Abstract

This paper develops a theoretical perspective on institutional adaptation to social vulnerability to environmental risks. Institutions encompass both socialized ways of interacting and underlying worldviews, as well as structures and organizations that influence resource allocation. The adaptation of institutions that mediate vulnerability to environmental change can be observed by examining actual resource allocations and the processes of decisionmaking and nondecisionmaking, as well as by examining changing perceptions of vulnerability. Institutional adaptation is evaluated in Nam Dinh Province in northern Vietnam, a country presently undergoing rapid economic and political transition. The case study highlights local-level institutional adaptation to environmental risks associated with flooding and typhoon impacts in the coastal environment.
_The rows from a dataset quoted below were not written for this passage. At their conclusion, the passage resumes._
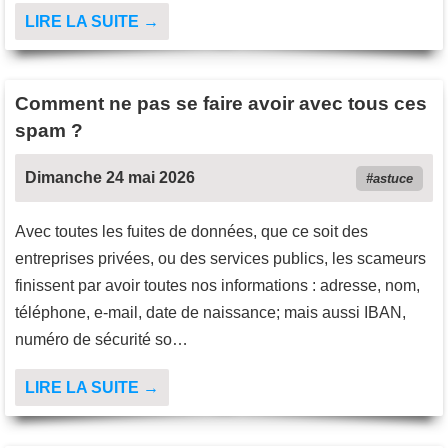
LIRE LA SUITE →
Comment ne pas se faire avoir avec tous ces
spam ?
Dimanche 24 mai 2026
astuce
Avec toutes les fuites de données, que ce soit des
entreprises privées, ou des services publics, les scameurs
finissent par avoir toutes nos informations : adresse, nom,
téléphone, e-mail, date de naissance; mais aussi IBAN,
numéro de sécurité so…
LIRE LA SUITE →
It is carried out through fieldwork involving qualitative household surveys and interviewing to elicit present and recent coping and adaptation strategies in the context of rapid changes in property rights and economic circumstances. Although Vietnam’s transition from state central planning is often heralded as a macroeconomic success story, this study argues that the transition has had negative impacts on social vulnerability. A decrease in collective action for risk management by state institutions is exacerbated by inertia in some aspects of the decentralized state planning system, while the parallel spontaneous reemergence of civil institutions forms a counterbalancing institutional adaptation.